This morning during a roundtable ‘Women in STEM Education and Careers’ (DeVry University, Atlanta, GA), an expert panel discussed how to improve the interest and participation of women in the STEM field.
The participants of the roundtable were: The Honorable Jan Jones (Georgia House of Representatives), Connie Haynes (FIRST for the State of Georgia), Gilda Lyon (Georgia Department of Education), Paulette Norvel Lewis (US Department of Labor), Kim Ruple (Coca Cola), Monica Thornton (Women in Technology). The moderator was Stephanie Miles-Richardson (Morehouse School of Medicine).
The recommendations brought up by the expert panel are listed below:
• The earlier girls are exposed to engineering concepts, the better.
• Avoid setting up toys based on gender stereotype; construction and car racing sets are great for girls as well.
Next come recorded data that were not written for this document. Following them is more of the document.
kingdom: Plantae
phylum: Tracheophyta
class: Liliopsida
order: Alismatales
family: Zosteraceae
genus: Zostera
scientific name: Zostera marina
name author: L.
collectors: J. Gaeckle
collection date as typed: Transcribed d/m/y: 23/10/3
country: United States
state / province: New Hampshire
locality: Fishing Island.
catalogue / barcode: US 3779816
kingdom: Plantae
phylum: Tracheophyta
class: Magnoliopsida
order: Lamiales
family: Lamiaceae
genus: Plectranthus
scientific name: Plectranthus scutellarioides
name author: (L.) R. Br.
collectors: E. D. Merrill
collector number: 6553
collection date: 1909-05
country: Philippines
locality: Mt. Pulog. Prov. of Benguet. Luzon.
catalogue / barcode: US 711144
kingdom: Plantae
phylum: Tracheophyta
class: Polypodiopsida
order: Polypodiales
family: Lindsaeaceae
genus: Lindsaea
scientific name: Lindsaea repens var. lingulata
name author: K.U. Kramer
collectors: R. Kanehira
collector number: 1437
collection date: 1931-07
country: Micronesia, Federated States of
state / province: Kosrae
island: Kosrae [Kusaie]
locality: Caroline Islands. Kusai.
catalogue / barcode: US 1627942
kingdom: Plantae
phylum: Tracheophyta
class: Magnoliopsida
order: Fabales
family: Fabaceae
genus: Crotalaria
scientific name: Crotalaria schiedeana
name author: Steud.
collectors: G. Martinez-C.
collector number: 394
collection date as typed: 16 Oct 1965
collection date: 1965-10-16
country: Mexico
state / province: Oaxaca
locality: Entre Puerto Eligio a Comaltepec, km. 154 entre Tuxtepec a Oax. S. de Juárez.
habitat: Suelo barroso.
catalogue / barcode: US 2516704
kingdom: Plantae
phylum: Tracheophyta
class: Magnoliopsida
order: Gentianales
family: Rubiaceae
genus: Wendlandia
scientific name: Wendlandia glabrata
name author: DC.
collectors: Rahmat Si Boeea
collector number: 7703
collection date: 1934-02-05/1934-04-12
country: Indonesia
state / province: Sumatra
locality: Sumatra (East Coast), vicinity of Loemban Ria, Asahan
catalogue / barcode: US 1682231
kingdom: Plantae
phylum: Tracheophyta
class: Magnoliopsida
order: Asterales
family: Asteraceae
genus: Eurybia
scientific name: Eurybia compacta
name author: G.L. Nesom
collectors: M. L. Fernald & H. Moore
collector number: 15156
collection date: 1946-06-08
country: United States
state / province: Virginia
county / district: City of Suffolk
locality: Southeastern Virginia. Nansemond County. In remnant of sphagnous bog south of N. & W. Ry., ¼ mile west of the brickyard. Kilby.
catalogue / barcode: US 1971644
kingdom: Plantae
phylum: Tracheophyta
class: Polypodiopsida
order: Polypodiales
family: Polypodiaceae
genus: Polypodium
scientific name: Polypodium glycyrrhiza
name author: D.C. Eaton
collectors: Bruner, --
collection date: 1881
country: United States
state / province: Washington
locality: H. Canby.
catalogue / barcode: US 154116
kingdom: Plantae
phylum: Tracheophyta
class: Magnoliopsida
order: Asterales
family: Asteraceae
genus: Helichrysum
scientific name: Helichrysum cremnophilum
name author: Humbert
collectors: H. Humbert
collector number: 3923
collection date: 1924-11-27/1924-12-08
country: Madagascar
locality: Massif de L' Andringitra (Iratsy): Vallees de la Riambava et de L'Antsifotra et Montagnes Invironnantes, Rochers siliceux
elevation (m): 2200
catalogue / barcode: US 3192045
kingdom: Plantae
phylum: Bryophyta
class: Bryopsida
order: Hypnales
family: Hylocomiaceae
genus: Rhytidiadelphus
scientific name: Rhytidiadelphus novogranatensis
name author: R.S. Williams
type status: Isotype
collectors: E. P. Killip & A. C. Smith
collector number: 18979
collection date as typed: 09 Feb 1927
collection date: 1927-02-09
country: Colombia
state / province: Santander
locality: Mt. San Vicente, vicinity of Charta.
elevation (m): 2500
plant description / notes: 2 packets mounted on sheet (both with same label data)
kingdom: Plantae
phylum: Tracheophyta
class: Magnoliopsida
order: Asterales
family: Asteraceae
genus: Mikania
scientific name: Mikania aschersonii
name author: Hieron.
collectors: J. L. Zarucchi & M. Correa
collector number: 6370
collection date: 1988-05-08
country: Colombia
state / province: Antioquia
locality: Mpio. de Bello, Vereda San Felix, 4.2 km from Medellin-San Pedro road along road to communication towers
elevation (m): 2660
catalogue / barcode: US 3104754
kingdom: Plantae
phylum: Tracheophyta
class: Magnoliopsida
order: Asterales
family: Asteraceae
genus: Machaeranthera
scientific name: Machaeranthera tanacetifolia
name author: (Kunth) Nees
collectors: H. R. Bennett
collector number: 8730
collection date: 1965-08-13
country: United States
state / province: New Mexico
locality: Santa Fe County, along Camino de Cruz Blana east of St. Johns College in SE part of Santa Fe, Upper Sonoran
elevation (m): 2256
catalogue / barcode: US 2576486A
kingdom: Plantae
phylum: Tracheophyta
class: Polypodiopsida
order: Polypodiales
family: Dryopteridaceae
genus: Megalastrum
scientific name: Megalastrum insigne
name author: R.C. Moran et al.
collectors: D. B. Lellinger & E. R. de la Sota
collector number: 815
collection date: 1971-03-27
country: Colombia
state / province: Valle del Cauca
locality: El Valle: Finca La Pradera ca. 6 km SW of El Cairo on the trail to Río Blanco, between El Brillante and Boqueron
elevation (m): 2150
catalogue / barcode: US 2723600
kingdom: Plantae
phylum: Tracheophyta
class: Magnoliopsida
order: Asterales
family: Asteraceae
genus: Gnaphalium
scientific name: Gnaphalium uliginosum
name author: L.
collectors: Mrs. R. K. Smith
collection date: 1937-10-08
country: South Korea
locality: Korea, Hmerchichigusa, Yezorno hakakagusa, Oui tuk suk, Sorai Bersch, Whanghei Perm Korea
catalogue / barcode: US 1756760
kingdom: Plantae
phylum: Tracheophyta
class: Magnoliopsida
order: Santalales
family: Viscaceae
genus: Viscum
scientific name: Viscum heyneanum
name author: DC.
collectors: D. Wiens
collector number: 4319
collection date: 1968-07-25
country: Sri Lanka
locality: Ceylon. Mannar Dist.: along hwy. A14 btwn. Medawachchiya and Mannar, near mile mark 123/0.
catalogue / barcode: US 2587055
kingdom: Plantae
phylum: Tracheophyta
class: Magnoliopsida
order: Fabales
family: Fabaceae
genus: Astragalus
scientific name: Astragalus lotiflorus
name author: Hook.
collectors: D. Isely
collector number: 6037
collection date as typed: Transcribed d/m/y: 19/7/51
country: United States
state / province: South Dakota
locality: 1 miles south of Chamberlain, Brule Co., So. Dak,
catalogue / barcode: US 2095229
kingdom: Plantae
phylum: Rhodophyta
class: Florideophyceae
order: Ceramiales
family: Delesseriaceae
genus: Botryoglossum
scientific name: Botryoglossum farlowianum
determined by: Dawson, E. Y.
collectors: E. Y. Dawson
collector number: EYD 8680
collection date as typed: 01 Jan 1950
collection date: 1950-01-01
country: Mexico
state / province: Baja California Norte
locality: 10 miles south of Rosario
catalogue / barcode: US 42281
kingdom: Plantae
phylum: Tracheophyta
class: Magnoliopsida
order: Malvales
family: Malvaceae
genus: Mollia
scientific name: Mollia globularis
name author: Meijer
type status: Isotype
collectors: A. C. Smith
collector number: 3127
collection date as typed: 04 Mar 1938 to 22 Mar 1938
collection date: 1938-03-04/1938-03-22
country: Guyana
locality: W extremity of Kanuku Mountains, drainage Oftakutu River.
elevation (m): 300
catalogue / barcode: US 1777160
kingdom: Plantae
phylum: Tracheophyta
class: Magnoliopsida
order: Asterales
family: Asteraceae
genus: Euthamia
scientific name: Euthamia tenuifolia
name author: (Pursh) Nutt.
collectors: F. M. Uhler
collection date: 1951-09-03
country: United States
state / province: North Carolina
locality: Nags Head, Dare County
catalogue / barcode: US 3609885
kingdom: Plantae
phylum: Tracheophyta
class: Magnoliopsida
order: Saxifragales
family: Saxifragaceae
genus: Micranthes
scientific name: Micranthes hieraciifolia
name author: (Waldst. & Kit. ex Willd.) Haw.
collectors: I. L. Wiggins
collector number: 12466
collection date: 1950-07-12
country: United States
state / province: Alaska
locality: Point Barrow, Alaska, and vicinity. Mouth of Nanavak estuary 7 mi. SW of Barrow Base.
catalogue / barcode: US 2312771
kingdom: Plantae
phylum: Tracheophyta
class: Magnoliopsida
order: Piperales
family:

• Keep challenging the child, even if it is 'hard work'. Parents can teach girls that math is hard, that is ok! It is important to reward tenacity and perseverance. It does take hard work to become good at STEM.
• Try to avoid using the calculator. Some people say the difference in performance between Asian kids and USA kids relates to the fact that Asian kids have learned to calculate without a machine at an early age.
Empower the teacher
• Provide the teacher with more opportunities to do ‘field trips’ in companies. By showing how a career looks like in the STEM field, it will become more attractive. There is an opportunity to ‘plant the seed’ early and provide a life-long motivation for a girl.
• Bring parents in the class and have them talk about their own STEM careers.
• Allow for failure; it is part of learning. Instead of focusing on the failure, make girls think about ‘what to do next’.
• Motivate the kids to have questions versus having the answers. It stimulates innovative thinking and is less about ‘checking a box’.
• Give equal responsibilities to girls and boys in teams. Don’t let girls become ‘the secretary of the team’. Consider single sex classes.
• Encourage mentorship and support for ‘first generation college students’. These students haven’t seen examples from their parents or their family. They can feel isolated in the school environment and therefore not encouraged to pursue their interest.
• Increase the Middle School support. By the age of 9, a girl is at the peak of her self esteem. The years after, this self esteem slides. More effort is needed for teenage girls to maintain their confidence in succeeding in STEM.
Provide real world examples
• For girls, it is important to show what a STEM career looks like. When STEM is explained in a way that it is about ‘becoming something’ it will motivate the girl more.
• Show instead of a curriculum, a real world scenario. The University of Baltimore started with putting new students in a lab environment. By grabbing their attention immediately, they performed much better throughout the program.
• Be creative with girls: show them that a Fashion career is a technology career! Technology is integrated in everything, so to present a clothing line requires a great deal of engineering, coding and calculation.